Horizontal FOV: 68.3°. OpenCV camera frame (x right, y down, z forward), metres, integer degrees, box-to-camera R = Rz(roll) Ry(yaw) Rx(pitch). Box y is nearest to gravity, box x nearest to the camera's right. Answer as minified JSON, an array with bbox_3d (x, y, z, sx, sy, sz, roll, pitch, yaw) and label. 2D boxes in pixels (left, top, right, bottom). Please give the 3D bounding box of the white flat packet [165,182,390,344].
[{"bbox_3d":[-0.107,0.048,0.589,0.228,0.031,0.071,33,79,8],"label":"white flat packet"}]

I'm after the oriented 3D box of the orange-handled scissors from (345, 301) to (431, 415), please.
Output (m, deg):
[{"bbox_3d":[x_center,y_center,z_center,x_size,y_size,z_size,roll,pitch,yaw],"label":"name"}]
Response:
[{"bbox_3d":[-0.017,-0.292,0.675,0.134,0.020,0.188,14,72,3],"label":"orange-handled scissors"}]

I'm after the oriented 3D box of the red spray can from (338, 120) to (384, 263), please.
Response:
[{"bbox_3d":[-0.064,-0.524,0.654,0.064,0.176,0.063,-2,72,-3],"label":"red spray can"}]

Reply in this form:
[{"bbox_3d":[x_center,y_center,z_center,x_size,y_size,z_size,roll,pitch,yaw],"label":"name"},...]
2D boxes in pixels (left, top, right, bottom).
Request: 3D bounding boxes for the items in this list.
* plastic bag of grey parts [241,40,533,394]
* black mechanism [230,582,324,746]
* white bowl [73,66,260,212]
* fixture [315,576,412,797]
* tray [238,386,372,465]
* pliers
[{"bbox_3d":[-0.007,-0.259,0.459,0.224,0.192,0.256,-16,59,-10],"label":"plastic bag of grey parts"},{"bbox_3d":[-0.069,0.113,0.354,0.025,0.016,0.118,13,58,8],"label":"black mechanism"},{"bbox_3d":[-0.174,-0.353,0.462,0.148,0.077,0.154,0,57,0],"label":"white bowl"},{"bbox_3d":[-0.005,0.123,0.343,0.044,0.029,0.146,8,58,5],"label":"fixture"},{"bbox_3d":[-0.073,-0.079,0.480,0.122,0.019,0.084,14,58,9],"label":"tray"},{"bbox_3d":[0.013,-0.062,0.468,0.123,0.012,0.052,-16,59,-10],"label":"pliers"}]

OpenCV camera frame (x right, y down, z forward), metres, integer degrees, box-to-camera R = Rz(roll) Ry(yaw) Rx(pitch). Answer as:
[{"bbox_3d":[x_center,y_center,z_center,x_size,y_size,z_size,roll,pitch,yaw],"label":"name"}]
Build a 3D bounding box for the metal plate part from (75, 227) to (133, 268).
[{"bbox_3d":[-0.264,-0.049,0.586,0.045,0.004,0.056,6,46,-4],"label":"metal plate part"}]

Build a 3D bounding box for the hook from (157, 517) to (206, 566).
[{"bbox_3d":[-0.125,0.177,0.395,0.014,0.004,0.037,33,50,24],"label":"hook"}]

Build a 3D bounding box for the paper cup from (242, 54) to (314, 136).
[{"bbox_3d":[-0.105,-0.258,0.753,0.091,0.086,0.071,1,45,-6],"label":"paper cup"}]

□ □ □ □ □

**Requirement:**
Repeat word for word from the line holding "Build a 3D bounding box for the paper" down to the last line above, including both.

**Solved exercise:**
Build a 3D bounding box for the paper cup from (242, 54) to (314, 136).
[{"bbox_3d":[-0.105,-0.258,0.753,0.091,0.086,0.071,1,45,-6],"label":"paper cup"}]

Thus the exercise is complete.